Well, this president had been standing well and safe and he tried to gather with his companions, giving them tid-bits, feeding them like the old lady fed the little boy in one of Grimm’s fairy tales (Hansel and Gretel) and presenting them with golden tiaras, bracelets and earrings. Only with the time all these jesters of the new ice age found themselves drawn to ground by the heavy chains that glimmered so tempting and promising. They found themselves freezing in their fur coats that only provided warmth for a short time. And the president himself, looking more and more like an old man, calling all people to meetings to measure if their fingers had been fattened had to acknowledge one day: the brightest of the people around …, they apparently disappeared, looking for new shores, for open seas to see, rather than for narrow-minded channels. And he did not live happily ever after. You want to know why? The 15 and 1/3 on which they stood looked into the mirror and saw: actually they had been the 85 and together with the many who had minor positions in the excellence centres and who really worked for excellence. Those who lost their golden chains and who now claimed the right to live in paradise – a paradise of real knowledge production rather than gathering and improving skills; a paradise …

where nobody has one exclusive sphere of activity but each can become accomplished in any branch he wishes, society regulates the general production and thus makes it possible for me to do one thing today and another tomorrow, to hunt in the morning, fish in the afternoon, rear cattle in the evening, criticise after dinner, just as I have a mind, without ever becoming hunter, fisherman, shepherd or critique.

a paradise just as it is mentioned in part 1 of the German Ideology, a piece of excellence written in 1845.

___________

Sure, a fairy tale – but still, the old man did not succeed.

What remains to be said at the end?

Sorry, Mr.
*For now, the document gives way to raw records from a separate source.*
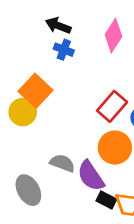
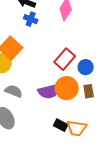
gray semicircle: (62, 163) -> (14, 91), moved
purple semicircle: (91, 176) -> (50, 91), moved, turned -70

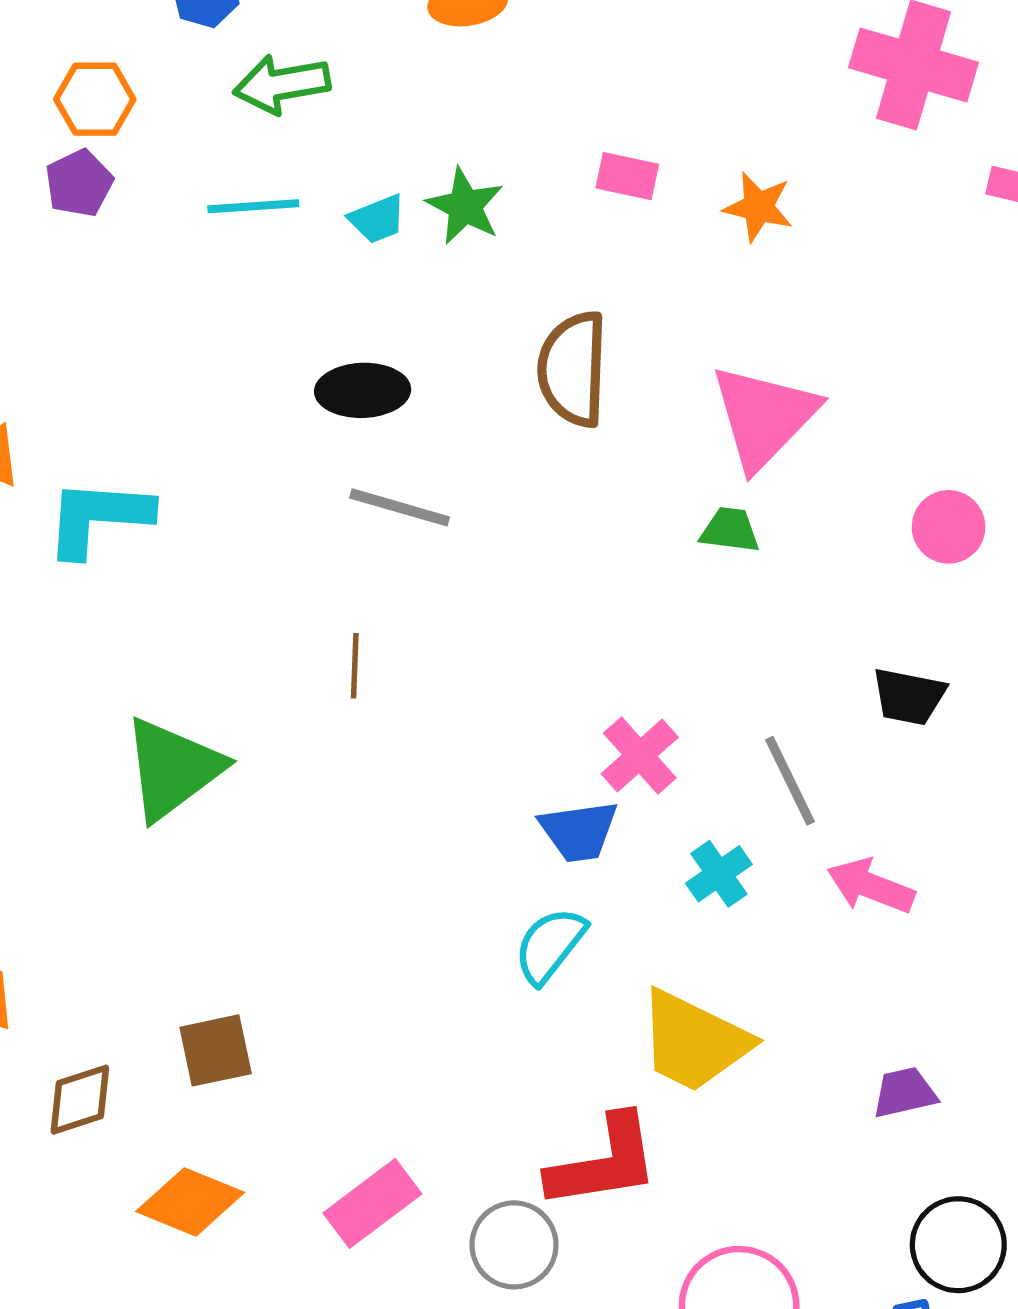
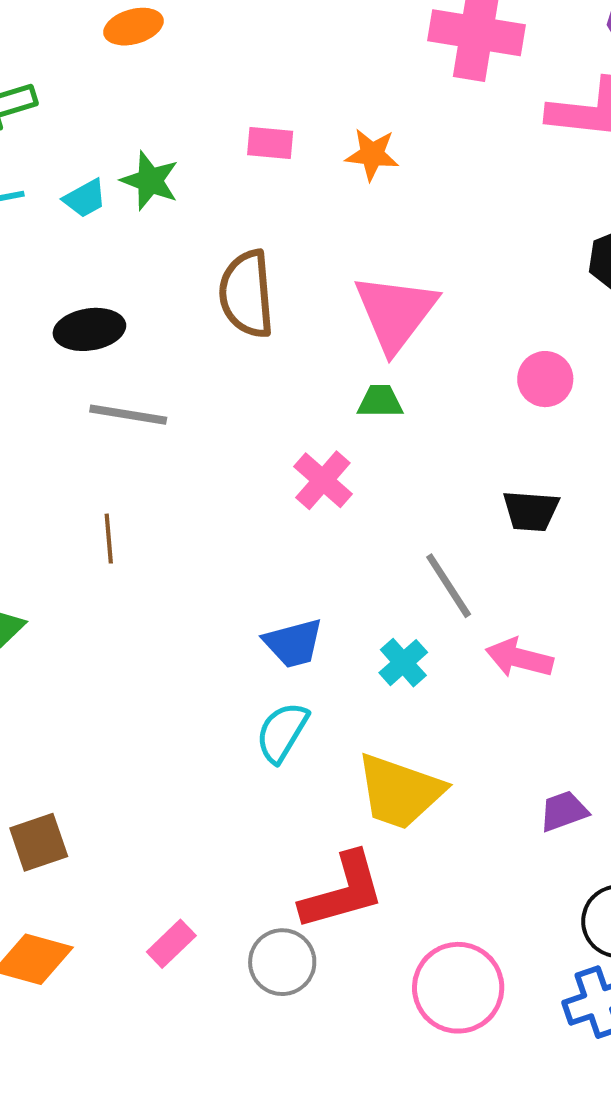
pink cross: (640, 755) -> (323, 480), moved
pink rectangle: (372, 1203) -> (171, 944), size x0.7

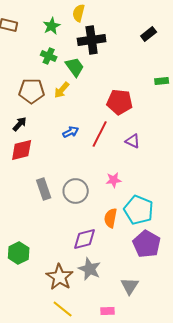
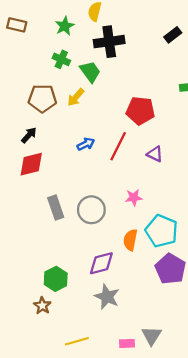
green hexagon: (19, 253) -> (56, 279), moved
brown star: (60, 277) -> (42, 306), moved, size x0.6
gray triangle: (130, 286) -> (152, 336), moved
yellow line: (63, 309) -> (77, 341), turned -55

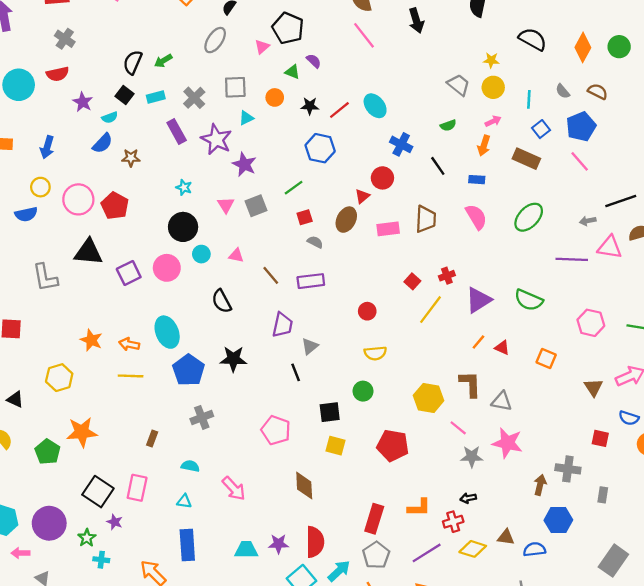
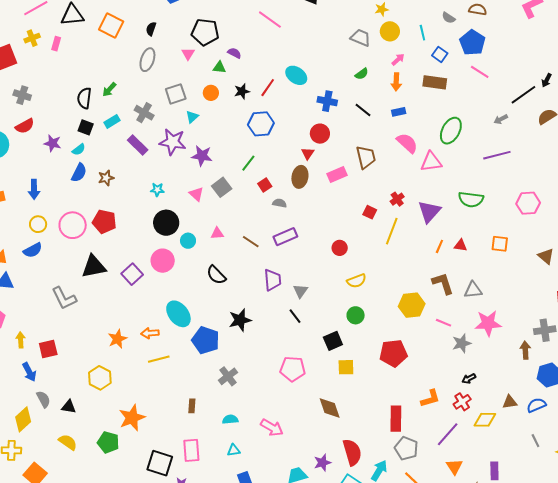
pink triangle: (610, 247) -> (431, 162), moved
orange star: (91, 340) -> (117, 339), turned -30

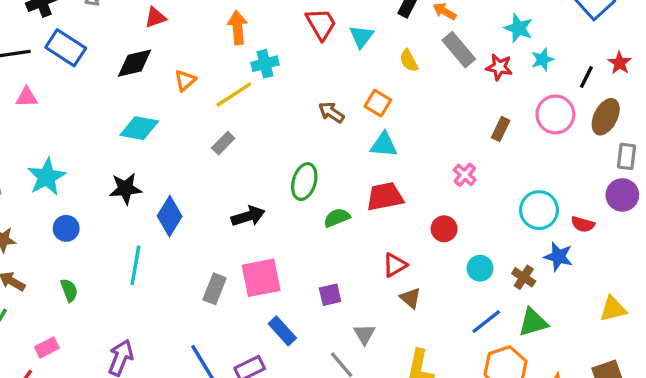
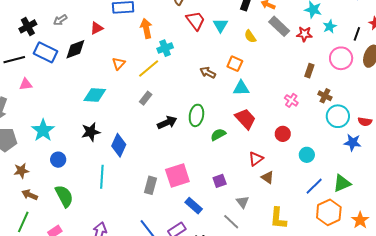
black diamond: (135, 63) -> (75, 49), moved
red trapezoid: (385, 197) -> (245, 119), turned 65
black arrow: (248, 216) -> (167, 122), moved
brown cross: (524, 277) -> (325, 96), moved
green semicircle: (69, 290) -> (64, 196), size x1.6

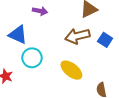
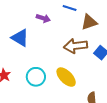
cyan circle: (32, 58) -> (36, 77), moved

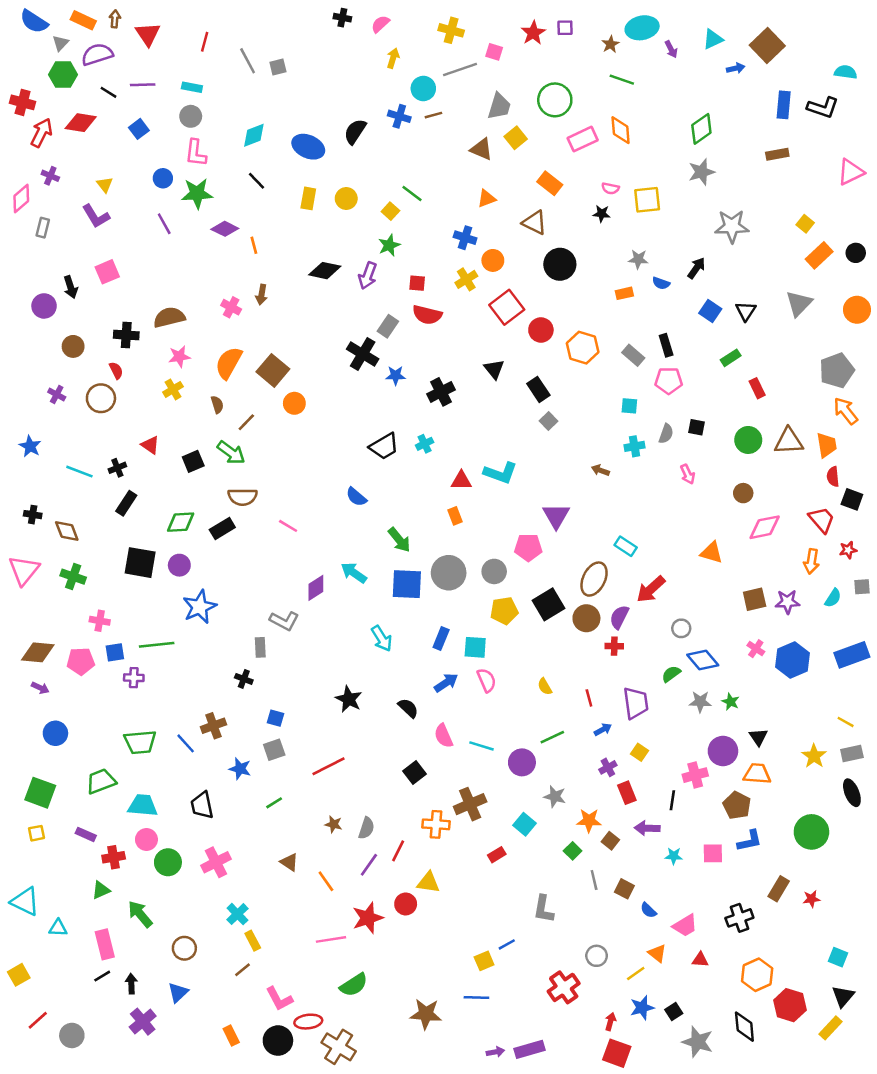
Murphy – there may be some points that had been misrepresented in the Examiner, there may be some points that you would qualify yourself. And there are surely also some points in what I wrote that need further elaboration, qualification and …, yes, and discussion. But at least one should be very careful in such a position as yours when it comes to speaking to

business leaders at a Cork Chamber breakfast

And another point may be added – just allow me to quote one of the great academics of history though he is more known as a writer and perhaps also pictorial artist. This great and contestable mind once said

However, we all, old Europeans, are more or less cordially evil. Our conditions are too artificial and complicated, our feeling, our way of life against nature, our social relationships lack love and benevolence. Each is fine, friendly, but no one has the courage to be honest and true, so that an honest man, with natural tendencies and emotions, ends to feel quite badly.

And of course, this ‘honest man’ may well be the dairymaid, who academia has to encourage to have the courage to be honest and true.